In her early years, Alethia Browning Tanner sold vegetables in a produce stall near President’s Square – now known as Lafayette Square – in what is now Northwest Washington, D.C.

According to the D.C. Genealogy Research, Resources, and Records, Tanner bought her freedom in 1810 and later purchased several relatives’ release.

She was the first woman on the Roll of Members of the Union Bethel AME Church (now Metropolitan AME Church on M Street), and Turner owned land and a store at 14th and H Streets, which she left to her nephews – one of whom later sold the property for $100,000.

Named in her honor, the Alethia Tanner Park is located at 227 Harry Thomas Way in Northeast DC.

The park sits near the corner of Harry Thomas Way and Q Street and is accessible by foot or bike via the Metropolitan Branch Trail, just north of the Florida Ave entrances.

“The first Council legislative meeting of Black History Month, the Council took a second and final vote on naming the new park for Alethia Tanner, an amazing woman who is more than worthy of this long-delayed recognition,” Ward 5 Councilman Kenyan McDuffie said in 2020 ahead of the park’s naming ceremony.

“[Her upbringing] itself would be a remarkable legacy, but Ms. Tanner was also active in founding and supporting many educational, religious, and civic institutions,” McDuffie remarked.

“She contributed funds to start the first school for free Black children in Washington, the Bell School. Feeling unwelcome at her predominately segregated church, she & other church members founded the Israel Bethel African Methodist Episcopal Church. When the church fell on hard times and was sold at auction by creditors, she and her family stepped in and repurchased the church.”

Born in 1781 on a plantation owned by Tobias and Mary Belt in Prince George’s County, Maryland, historians noted that Tanner had two sisters, Sophia Bell and Laurena Cook.

“Upon the death of Mary Pratt (Tobias had predeceased his wife) in 1795, the plantation, known as Chelsea Plantation, was inherited by their daughter Rachel Belt Pratt,” historians wrote.

“Mary Belt’s will stipulated that Laurena be sent to live with a sibling of Rachel Pratt’s while Sophia and Alethia were to stay at the Chelsea Plantation.”

Tanner sold vegetables at the well-known market just north of the White House in Presidents Park. It is possible – and probable – she met Thomas Jefferson there as he was known to frequent the vegetable markets there along with other prominent early Washingtonians, according to historians at attacksadams.com. 

“There are also White House records suggesting she worked for Thomas Jefferson in some capacity, likely doing various housework tasks,” the researchers determined.

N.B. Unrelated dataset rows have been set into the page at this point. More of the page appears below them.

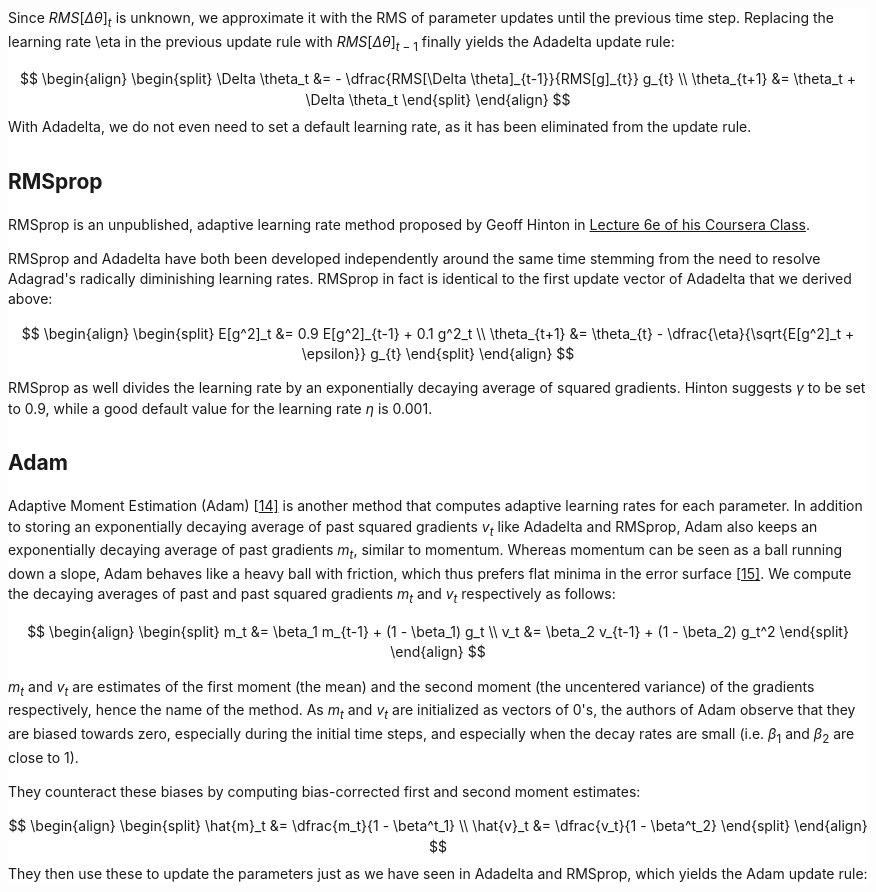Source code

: Since $RMS[\Delta \theta]_{t}$ is unknown, we approximate it with the RMS of parameter updates until the previous time step. Replacing the learning rate \eta in the previous update rule with $RMS[\Delta \theta]_{t-1}$ finally yields the Adadelta update rule:

$$
\begin{align} \begin{split} \Delta \theta_t &= - \dfrac{RMS[\Delta \theta]_{t-1}}{RMS[g]_{t}} g_{t} \\ \theta_{t+1} &= \theta_t + \Delta \theta_t \end{split} \end{align}
$$
With Adadelta, we do not even need to set a default learning rate, as it has been eliminated from the update rule.

## RMSprop

RMSprop is an unpublished, adaptive learning rate method proposed by Geoff Hinton in [Lecture 6e of his Coursera Class](http://www.cs.toronto.edu/~tijmen/csc321/slides/lecture_slides_lec6.pdf).

RMSprop and Adadelta have both been developed independently around the same time stemming from the need to resolve Adagrad's radically diminishing learning rates. RMSprop in fact is identical to the first update vector of Adadelta that we derived above:

$$
\begin{align} \begin{split} E[g^2]_t &= 0.9 E[g^2]_{t-1} + 0.1 g^2_t \\ \theta_{t+1} &= \theta_{t} - \dfrac{\eta}{\sqrt{E[g^2]_t + \epsilon}} g_{t} \end{split} \end{align}
$$


RMSprop as well divides the learning rate by an exponentially decaying average of squared gradients. Hinton suggests $\gamma$ to be set to 0.9, while a good default value for the learning rate $\eta$ is 0.001.

## Adam

Adaptive Moment Estimation (Adam) [[14\]](https://ruder.io/optimizing-gradient-descent/index.html#fn14) is another method that computes adaptive learning rates for each parameter. In addition to storing an exponentially decaying average of past squared gradients $v_t$ like Adadelta and RMSprop, Adam also keeps an exponentially decaying average of past gradients $m_t$, similar to momentum. Whereas momentum can be seen as a ball running down a slope, Adam behaves like a heavy ball with friction, which thus prefers flat minima in the error surface [[15\]](https://ruder.io/optimizing-gradient-descent/index.html#fn15). We compute the decaying averages of past and past squared gradients $m_t$ and $v_t$ respectively as follows:

$$
\begin{align} \begin{split} m_t &= \beta_1 m_{t-1} + (1 - \beta_1) g_t \\ v_t &= \beta_2 v_{t-1} + (1 - \beta_2) g_t^2 \end{split} \end{align}
$$

$m_t$ and $v_t$ are estimates of the first moment (the mean) and the second moment (the uncentered variance) of the gradients respectively, hence the name of the method. As $m_t$ and $v_t$ are initialized as vectors of 0's, the authors of Adam observe that they are biased towards zero, especially during the initial time steps, and especially when the decay rates are small (i.e. $\beta_1$ and $\beta_2$ are close to 1).

They counteract these biases by computing bias-corrected first and second moment estimates:

$$
\begin{align} \begin{split} \hat{m}_t &= \dfrac{m_t}{1 - \beta^t_1} \\ \hat{v}_t &= \dfrac{v_t}{1 - \beta^t_2} \end{split} \end{align}
$$
They then use these to update the parameters just as we have seen in Adadelta and RMSprop, which yields the Adam update rule:

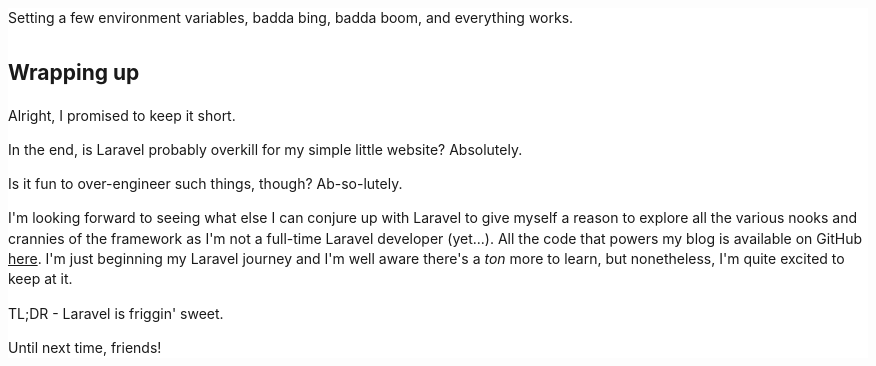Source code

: Setting a few environment variables, badda bing, badda boom, and everything works.

## Wrapping up

Alright, I promised to keep it short.

In the end, is Laravel probably overkill for my simple little website? Absolutely.

Is it fun to over-engineer such things, though? Ab-so-lutely.

I'm looking forward to seeing what else I can conjure up with Laravel to give myself a reason to explore all the various
nooks and crannies of the framework as I'm not a full-time Laravel developer (yet...). All the code that powers my blog
is available on GitHub [here](https://github.com/JoeyMckenzie/joeymckenzie.tech). I'm just beginning my Laravel journey
and I'm well aware there's a _ton_ more to learn, but nonetheless, I'm quite excited to keep at it.

TL;DR - Laravel is friggin' sweet.

Until next time, friends!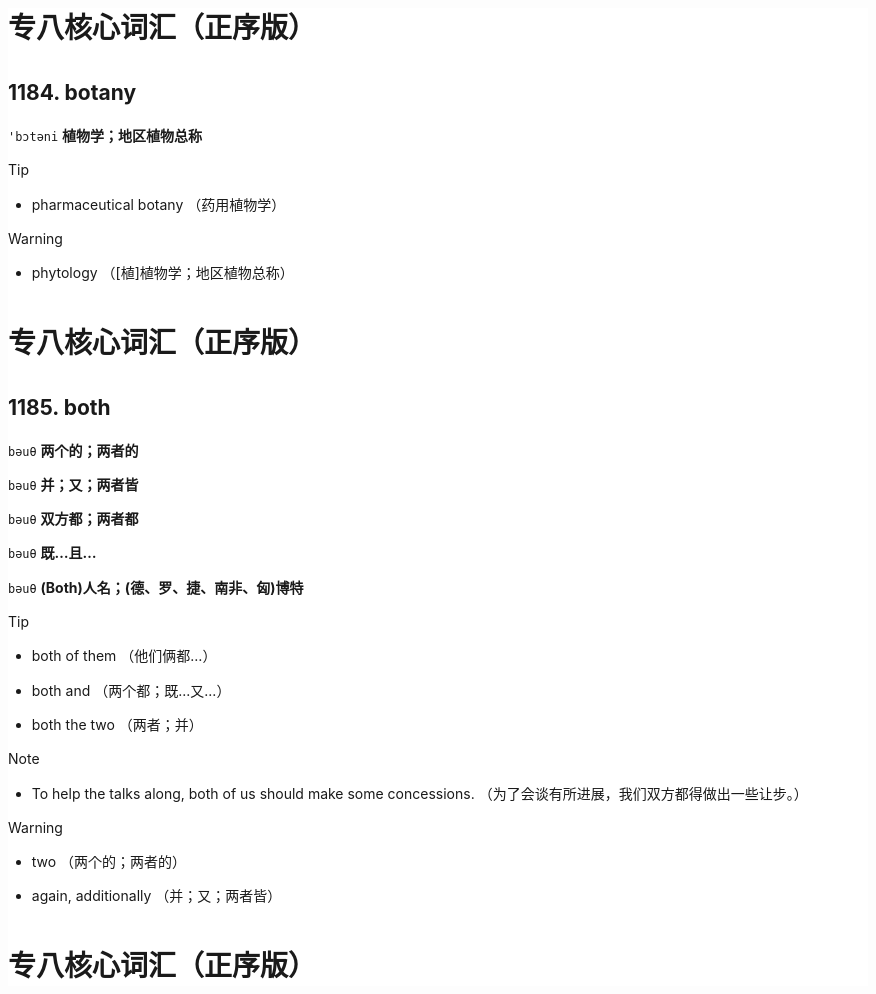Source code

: # 专八核心词汇（正序版）

## 1184. botany

`'bɔtəni`  **植物学；地区植物总称**

> [!TIP]
>
> - pharmaceutical botany （药用植物学）
>

> [!WARNING]
>
> - phytology （[植]植物学；地区植物总称）
>

# 专八核心词汇（正序版）

## 1185. both

`bəuθ`  **两个的；两者的**

`bəuθ`  **并；又；两者皆**

`bəuθ`  **双方都；两者都**

`bəuθ`  **既…且…**

`bəuθ`  **(Both)人名；(德、罗、捷、南非、匈)博特**

> [!TIP]
>
> - both of them （他们俩都…）
>
> - both and （两个都；既...又...）
>
> - both the two （两者；并）
>

> [!NOTE]
>
> - To help the talks along, both of us should make some concessions. （为了会谈有所进展，我们双方都得做出一些让步。）
>

> [!WARNING]
>
> - two （两个的；两者的）
>
> - again, additionally （并；又；两者皆）
>

# 专八核心词汇（正序版）
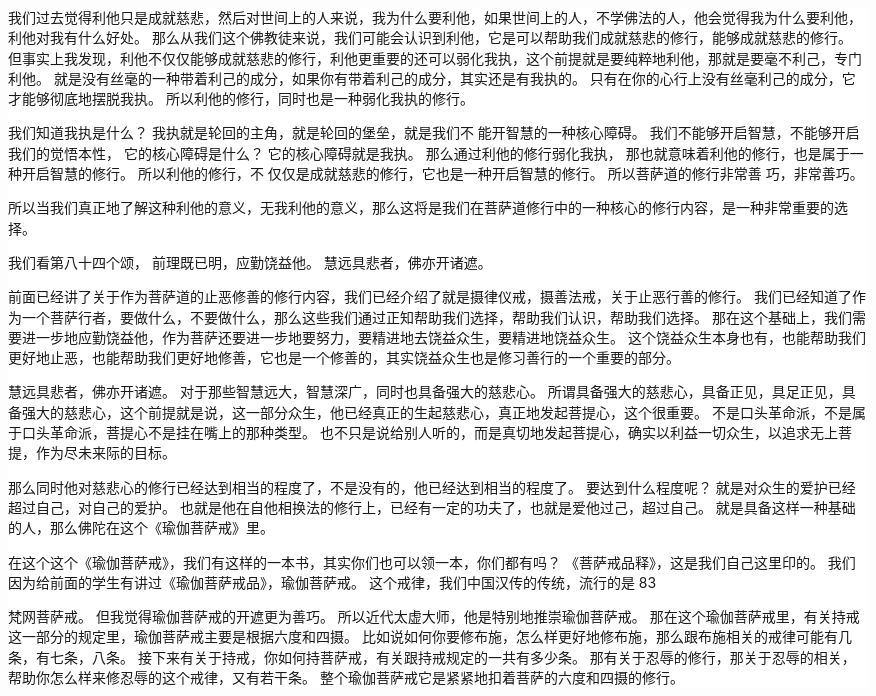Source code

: 我们过去觉得利他只是成就慈悲，然后对世间上的人来说，我为什么要利他，如果世间上的人，不学佛法的人，他会觉得我为什么要利他，利他对我有什么好处。
那么从我们这个佛教徒来说，我们可能会认识到利他，它是可以帮助我们成就慈悲的修行，能够成就慈悲的修行。
但事实上我发现，利他不仅仅能够成就慈悲的修行，利他更重要的还可以弱化我执，这个前提就是要纯粹地利他，那就是要毫不利己，专门利他。
就是没有丝毫的一种带着利己的成分，如果你有带着利己的成分，其实还是有我执的。
只有在你的心行上没有丝毫利己的成分，它才能够彻底地摆脱我执。
所以利他的修行，同时也是一种弱化我执的修行。

我们知道我执是什么？
我执就是轮回的主角，就是轮回的堡垒，就是我们不
能开智慧的一种核心障碍。
我们不能够开启智慧，不能够开启我们的觉悟本性，
它的核心障碍是什么？
它的核心障碍就是我执。
那么通过利他的修行弱化我执，
那也就意味着利他的修行，也是属于一种开启智慧的修行。
所以利他的修行，不
仅仅是成就慈悲的修行，它也是一种开启智慧的修行。
所以菩萨道的修行非常善
巧，非常善巧。

所以当我们真正地了解这种利他的意义，无我利他的意义，那么这将是我们在菩萨道修行中的一种核心的修行内容，是一种非常重要的选择。

我们看第八十四个颂，
前理既已明，应勤饶益他。
慧远具悲者，佛亦开诸遮。

前面已经讲了关于作为菩萨道的止恶修善的修行内容，我们已经介绍了就是摄律仪戒，摄善法戒，关于止恶行善的修行。
我们已经知道了作为一个菩萨行者，要做什么，不要做什么，那么这些我们通过正知帮助我们选择，帮助我们认识，帮助我们选择。
那在这个基础上，我们需要进一步地应勤饶益他，作为菩萨还要进一步地要努力，要精进地去饶益众生，要精进地饶益众生。
这个饶益众生本身也有，也能帮助我们更好地止恶，也能帮助我们更好地修善，它也是一个修善的，其实饶益众生也是修习善行的一个重要的部分。

慧远具悲者，佛亦开诸遮。
对于那些智慧远大，智慧深广，同时也具备强大的慈悲心。
所谓具备强大的慈悲心，具备正见，具足正见，具备强大的慈悲心，这个前提就是说，这一部分众生，他已经真正的生起慈悲心，真正地发起菩提心，这个很重要。
不是口头革命派，不是属于口头革命派，菩提心不是挂在嘴上的那种类型。
也不只是说给别人听的，而是真切地发起菩提心，确实以利益一切众生，以追求无上菩提，作为尽未来际的目标。

那么同时他对慈悲心的修行已经达到相当的程度了，不是没有的，他已经达到相当的程度了。
要达到什么程度呢？
就是对众生的爱护已经超过自己，对自己的爱护。
也就是他在自他相换法的修行上，已经有一定的功夫了，也就是爱他过己，超过自己。
就是具备这样一种基础的人，那么佛陀在这个《瑜伽菩萨戒》里。

在这个这个《瑜伽菩萨戒》，我们有这样的一本书，其实你们也可以领一本，你们都有吗？
《菩萨戒品释》，这是我们自己这里印的。
我们因为给前面的学生有讲过《瑜伽菩萨戒品》，瑜伽菩萨戒。
这个戒律，我们中国汉传的传统，流行的是
83

梵网菩萨戒。
但我觉得瑜伽菩萨戒的开遮更为善巧。
所以近代太虚大师，他是特别地推崇瑜伽菩萨戒。
那在这个瑜伽菩萨戒里，有关持戒这一部分的规定里，瑜伽菩萨戒主要是根据六度和四摄。
比如说如何你要修布施，怎么样更好地修布施，那么跟布施相关的戒律可能有几条，有七条，八条。
接下来有关于持戒，你如何持菩萨戒，有关跟持戒规定的一共有多少条。
那有关于忍辱的修行，那关于忍辱的相关，帮助你怎么样来修忍辱的这个戒律，又有若干条。
整个瑜伽菩萨戒它是紧紧地扣着菩萨的六度和四摄的修行。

Tanner saved enough money to purchase her freedom in 1810. “The total amount, thought to have been paid in installments, was $1,400. In 1810, $1,400 was a significant amount; about the equivalent of three years’ earnings for an average skilled tradesperson,” attucksadams.com researchers surmised.

“Self-emancipation was not an option for all enslaved peoples, but both Alethia and her sister Sophia were able to accomplish this, almost entirely through selling vegetables at the market,” the researchers continued.

“Alethia Tanner moved to D.C. and became one of a significant and growing number of free Black people in the District. In 1800, 793 free Black people were living in D.C.

By 1810, there were 2,549, and by 1860, 11,131 free Black people lived in D.C., more than the number of enslaved peoples.”

Historians wrote that beginning at about 15 years after securing her manumission, Alethia Tanner worked to purchase the freedom of more than 20 of her relatives and neighbors, mostly the family of her older sister Laurana including Laurana herself, her children, and her grandchildren.

All in all, Tanner would have paid the Pratt family well over $5,000. All accomplished with proceeds from her own vegetable market business, they concluded.

“Alethia Tanner, it’s an amazing story of resilience, hard work, and perseverance,” D.C. Department of Parks and Recreation Director Delano Hunter said at the park’s dedication.

“I just learned about this history through this, so it shows how when you name a park, you really educate people on the historical significance.”